The first step is training — not necessarily because process automation systems are difficult to use but because they need to be integrated with legacy transactional systems. Most companies offer 40 to 80 hours of training, though Davenport and Barkin write that increased adoption of generative AI could shorten the learning curve. Some organizations open training to all, while others opt for a formal application process.
From there, enterprises should let employees get to work. Most companies opt for centralized coordination. This allows them to standardize the technology being used and the workflow for creating, reviewing, and approving automated processes. For companies in highly regulated industries, this also allows for a layer of governance to ensure compliance, security, and a manageable impact on business continuity. It’s also important to recognize employees who develop successful products, because it demonstrates that the company is invested in the work.
Support generative AI experimentation through governance
Many companies are experimenting with generative AI, but a VentureBeat survey found that less than 20% are implementing it and only a similar percentage are willing to spend more on it. In a conversation with former Mastercard chief data officer JoAnn Stonier, Davenport learned about the company’s approach to experimenting with generative AI while setting flexible but firm policies about how it’s used.
Mastercard’s existing governance processes for AI — namely, understanding data models and reviewing their output — allowed the company to set guidelines for exploring use cases for generative AI without restricting the technology or banning it altogether as other companies have done. Likewise, the existing review process for evaluating AI use cases extended nicely to generative AI, as did the process for rolling out data products.

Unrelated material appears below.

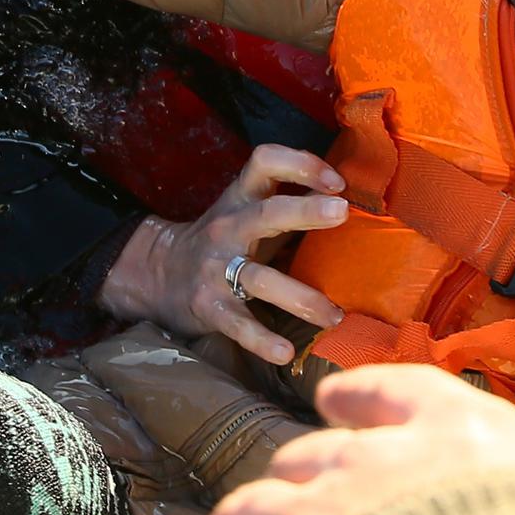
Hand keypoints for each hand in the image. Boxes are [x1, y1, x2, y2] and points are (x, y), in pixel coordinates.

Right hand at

This framework contributed to the launch of products to augment fraud detection and product personalization, Stonier said. To date, the focus has been internal processes and largely incremental improvement. The company isn’t shying away from future development, including customer-facing products, as long as it aligns with the company’s existing data responsibility principles. In the meantime, Mastercard is strengthening its predictive algorithms, determining when human reviews of outputs are necessary, and assessing which large language models it intends to use.
Bring the benefits of technology to everyone
In the British Industrial Revolution, ambitious business leaders used technology to make money at the expense of the working class. In the postwar United States, labor leaders insisted that workers play a role in how technology shaped their work through additional training and higher wages. Which trend will persist as automation continues to dominate the workplace?
MIT professors and co-authors of the new book “Power and Progress,” argue that the power of technology rarely goes to the people. In the wake of the halcyon days of the 1950s, executive mindsets have skewed toward maximizing shareholder value, which requires less reliance on manual labor. The current automation trend only stands to support this notion, as businesses increasingly look for ways that machines can handle cognitive tasks such as taking customer orders.
Shifting this narrow view, Acemoglu and Johnson believe, will require a collective effort among business leaders, civic institutions, the media, and society at large, coupled with a recognition of the value of organized labor. This will require significant regulatory structure around the use of generative AI and other forms of automation, ensuring that it’s used to augment workers and not just replace them.